M. et Mme [N] rappellent les modalités de financement de l'appartement situé à [Localité 33] à savoir exclusivement financé par leur père ce qui n'est pas contesté par la partie adverse. S'agissant du remboursement des trois prêts immobiliers d'un montant global de 700'000 Fr. (106'714,65 €) consenti par le [19] [Localité 27] [Localité 29] au seul nom de M. [N] dont les échéances étaient prélevées exclusivement sur le compte personnel de leur père, ils reconnaissent que le paiement par un seul des époux de l'intégralité du prix ayant permis l'acquisition d'un bien indivis pour moitié tel que figurant dans l'acte, constitue une donation en raison de l'intention libérale qui animait leur père lors de l'achat du bien mais ils ajoutent que conformément à l'ancien article 1096 du code civil, la donation était révocable ce que leur père a bien pris soin de faire avant même que le divorce ne soit prononcé. En réponse à l'argument adverse opposant l'obligation contributive, ils répliquent que l'appartement de [Localité 33] n'a jamais constitué la résidence principale des ex époux qui vivaient à [Localité 25]. Ils rappellent que la jurisprudence relative à la contribution aux charges du mariage écarte les apports réalisés par un des époux, de sorte que seuls les prêts remboursés entrent dans la discussion. Ils ajoutent que leur père a souscrit seuls les prêts, que son ex-épouse n'était pas engagée, qu'il n'a donc pas remboursé des échéances communes mais une dette personnelle, que cette dette trouve son origine dans le financement de la quotité du bien qu'il a donnée à son épouse, qu'il a donc uniquement réglé la quotité acquise par son épouse et qu'il s'agit incontestablement d'une donation révocable. S'agissant de l'hypothèse selon laquelle leur père aurait voulu rémunérer son épouse, ils expliquent que Mme [V] travaillait au sein du bar tabac de leur père en qualité de salarié, qu'elle a ainsi cotisé pleinement pour sa retraite. Ils excluent la qualification de donation rémunératoire pour l'appartement de [Localité 33].

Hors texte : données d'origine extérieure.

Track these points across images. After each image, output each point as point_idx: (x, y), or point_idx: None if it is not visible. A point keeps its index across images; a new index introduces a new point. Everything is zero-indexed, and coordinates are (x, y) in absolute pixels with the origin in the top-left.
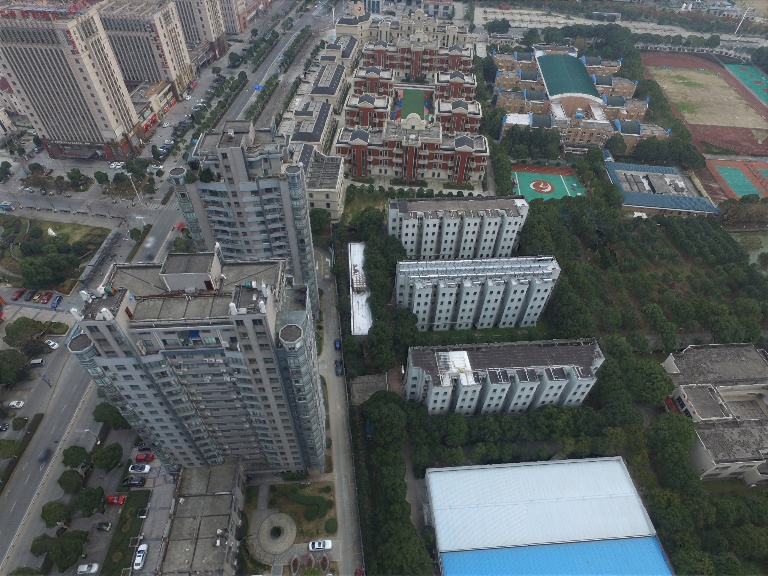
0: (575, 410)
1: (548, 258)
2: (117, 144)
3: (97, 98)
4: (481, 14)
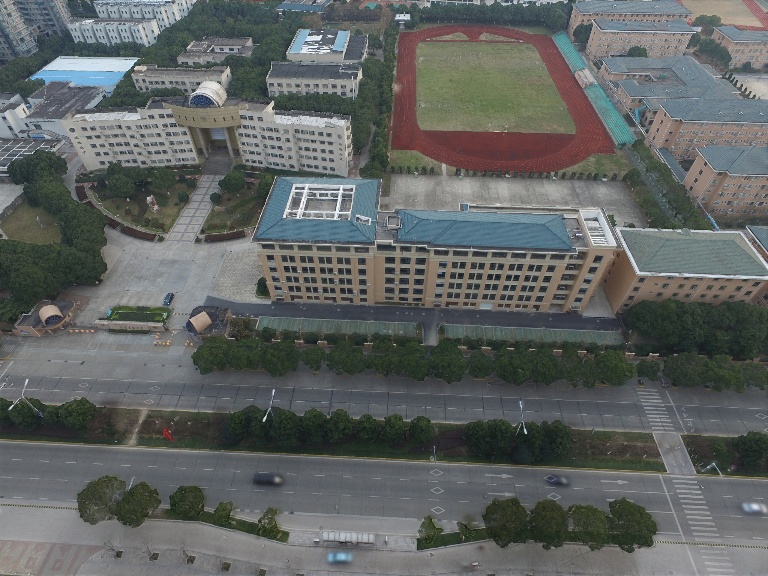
0: (131, 41)
1: (169, 1)
2: None
3: None
4: None
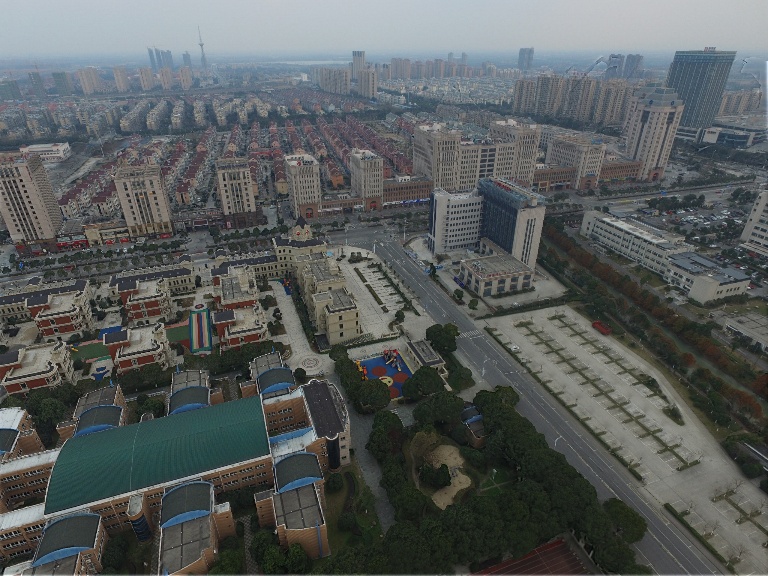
0: None
1: None
2: None
3: None
4: (540, 316)
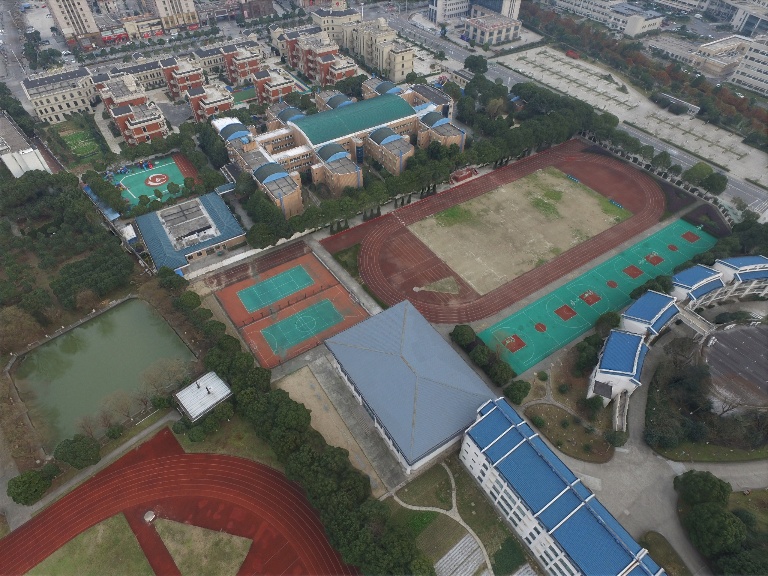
0: None
1: None
2: (65, 39)
3: (50, 4)
4: (530, 53)
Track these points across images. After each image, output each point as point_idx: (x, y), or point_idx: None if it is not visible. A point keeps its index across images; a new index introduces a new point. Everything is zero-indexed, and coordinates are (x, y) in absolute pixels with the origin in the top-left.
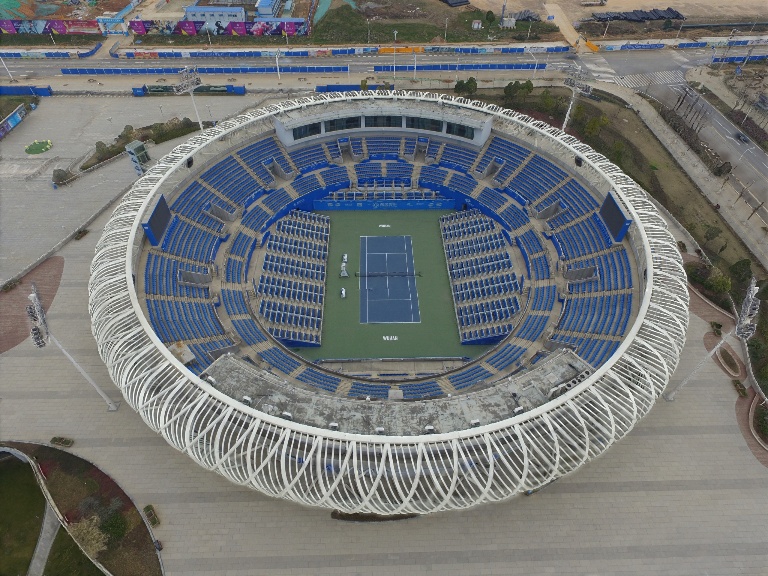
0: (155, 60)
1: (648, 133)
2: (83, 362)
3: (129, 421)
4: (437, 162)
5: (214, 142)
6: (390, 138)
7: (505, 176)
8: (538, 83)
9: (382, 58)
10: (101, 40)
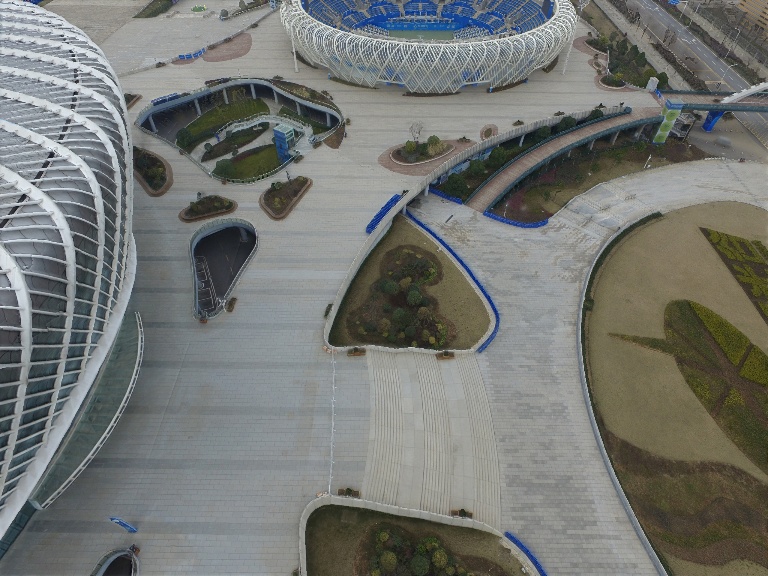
0: None
1: (594, 5)
2: (276, 61)
3: (306, 75)
4: (453, 2)
5: None
6: None
7: (493, 6)
8: None
9: None
10: None
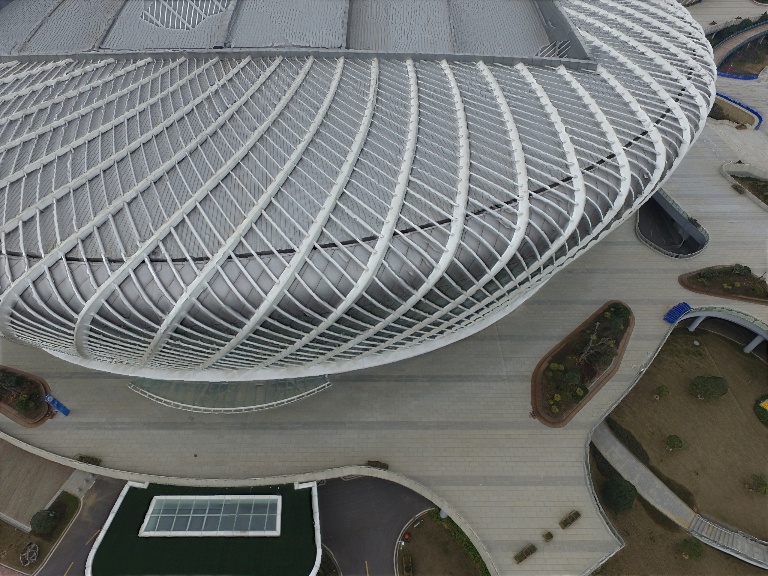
0: None
1: None
2: None
3: None
4: None
5: None
6: None
7: None
8: None
9: None
10: None
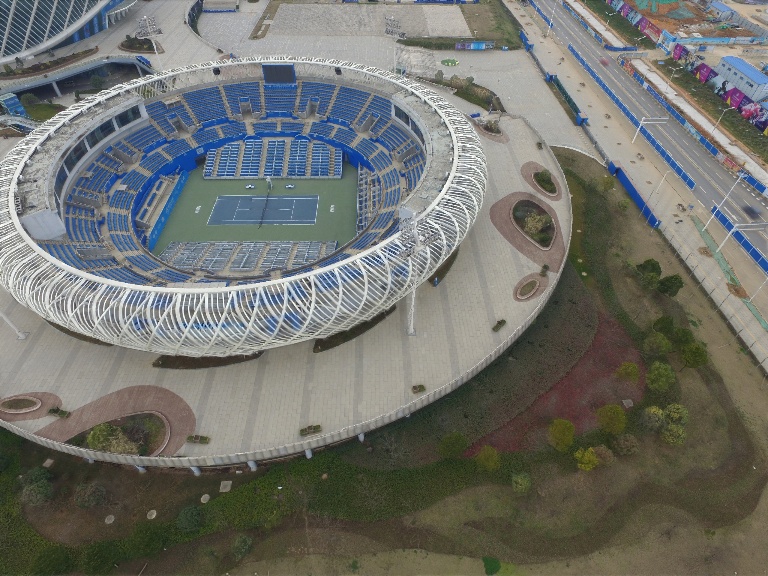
0: (627, 76)
1: None
2: None
3: None
4: None
5: None
6: None
7: None
8: None
9: None
10: (648, 48)
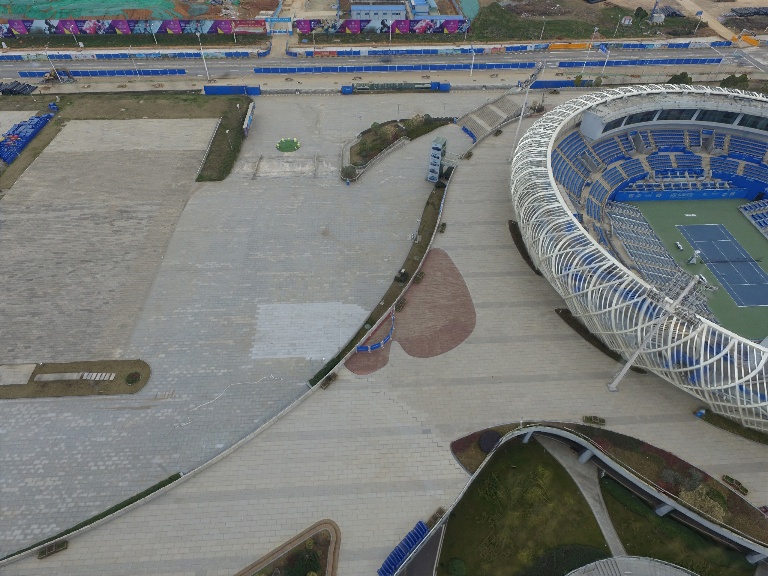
0: (334, 58)
1: None
2: (548, 347)
3: (638, 400)
4: (726, 153)
5: None
6: (673, 131)
7: None
8: (724, 77)
9: (555, 54)
10: (267, 39)
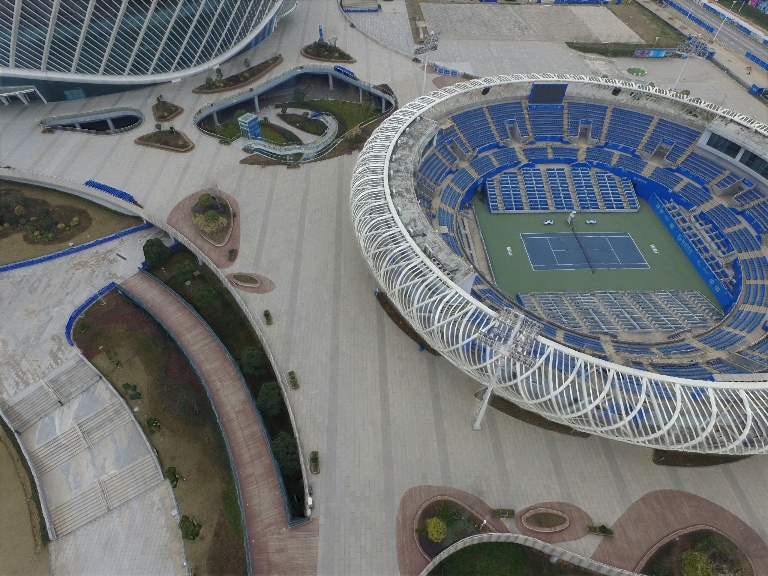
0: None
1: None
2: None
3: None
4: None
5: (665, 106)
6: None
7: None
8: None
9: None
10: None
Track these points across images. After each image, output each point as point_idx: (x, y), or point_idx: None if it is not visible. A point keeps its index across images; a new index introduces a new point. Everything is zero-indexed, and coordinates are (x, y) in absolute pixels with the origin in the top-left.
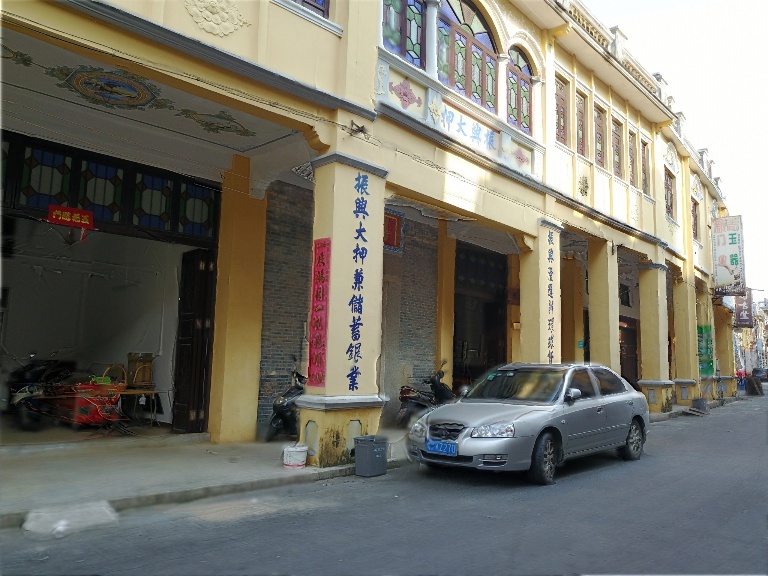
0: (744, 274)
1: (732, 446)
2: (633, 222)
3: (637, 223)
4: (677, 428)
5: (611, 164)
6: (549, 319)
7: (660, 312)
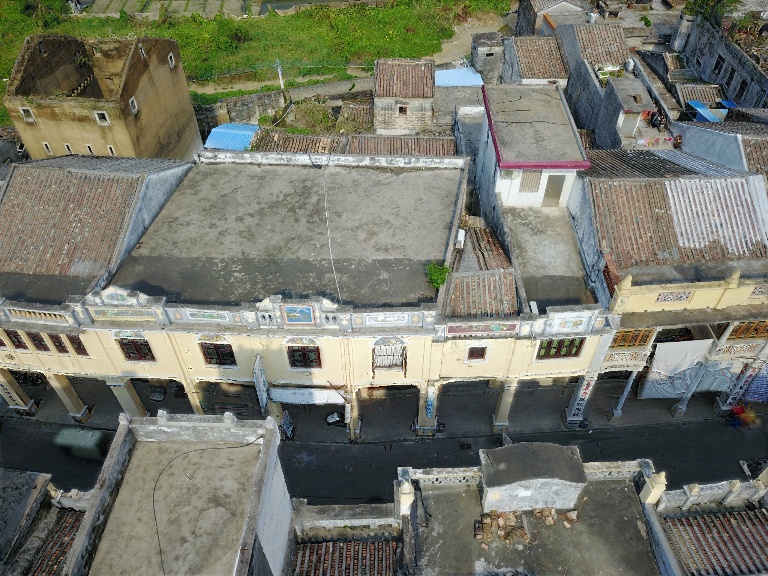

Sur l'abondement par M. [K] à l'aide de fond personnel le 6 mars 2001 du contrat d'assurance-vie ouvert au nom de Mme [F], à hauteur de 130'000 €, ils soulignent que le tribunal correctionnel n'a pas condamné Mme [F] uniquement en raison de l'extinction de l'action publique pour prescription, et ajoutent que l'appelante n'apporte pas la démonstration du caractère rémunératoire de cette donation telle qu'elle la qualifie. Ils demandent la restitution de cette somme au visa des dispositions de l'article 1240 du code civil considérant que l'appelant a commis une faute par le faux en écriture, ou au visa des dispositions de l'article 955 du code civil pour ingratitude en l'état du délit grave commis par l'appelante, ou au visa de l'article 1096 ancien du code civil à défaut de justifier de sacrifice professionnel ou financier susceptible de conférer un caractère rémunératoire à cette donation.
Pour un plus ample exposé des éléments de la cause, moyens et prétentions des parties, il est fait renvoi aux écritures susvisées, conformément à l'article 455 du code de procédure civile.
L'ordonnance de clôture est intervenue le 5 juin 2025.
SUR CE LA COUR
Sur la reprise d'instance par les héritiers de M. [K]
Selon l'article 370 alinéa 1er du code de procédure civile, à compter de la notification qui en est faite à l'autre partie, l'instance est interrompue par, le décès d'une partie dans les cas où l'action est transmissible.
Selon l'article 376 du code de procédure civile, l'interruption de l'instance ne dessaisit pas le juge.
Selon l'article 373 du même code, l'instance peut être volontairement reprise dans les formes prévues pour la présentation des moyens de défense.
A défaut de reprise volontaire, elle peut l'être par voie de citation.
En l'espèce, M. [C] [K] est décédé le [Date décès 7] 2025 en cours d'instance, laissant pour lui succéder ses deux enfants issus d'une première union (pièce 16 intimé attestation de dévolution successorale). La présente action étant une action transmissible, ses héritiers ont conclu afin que l'instance interrompue soit reprise.
Il convient donc de constater la reprise d'instance et d'action par les héritiers de M. [C] [K].
Sur l'appartement de [Localité 33]
Aux termes de l'article 1353 du code civil, celui qui réclame l'exécution d'une obligation doit la prouver.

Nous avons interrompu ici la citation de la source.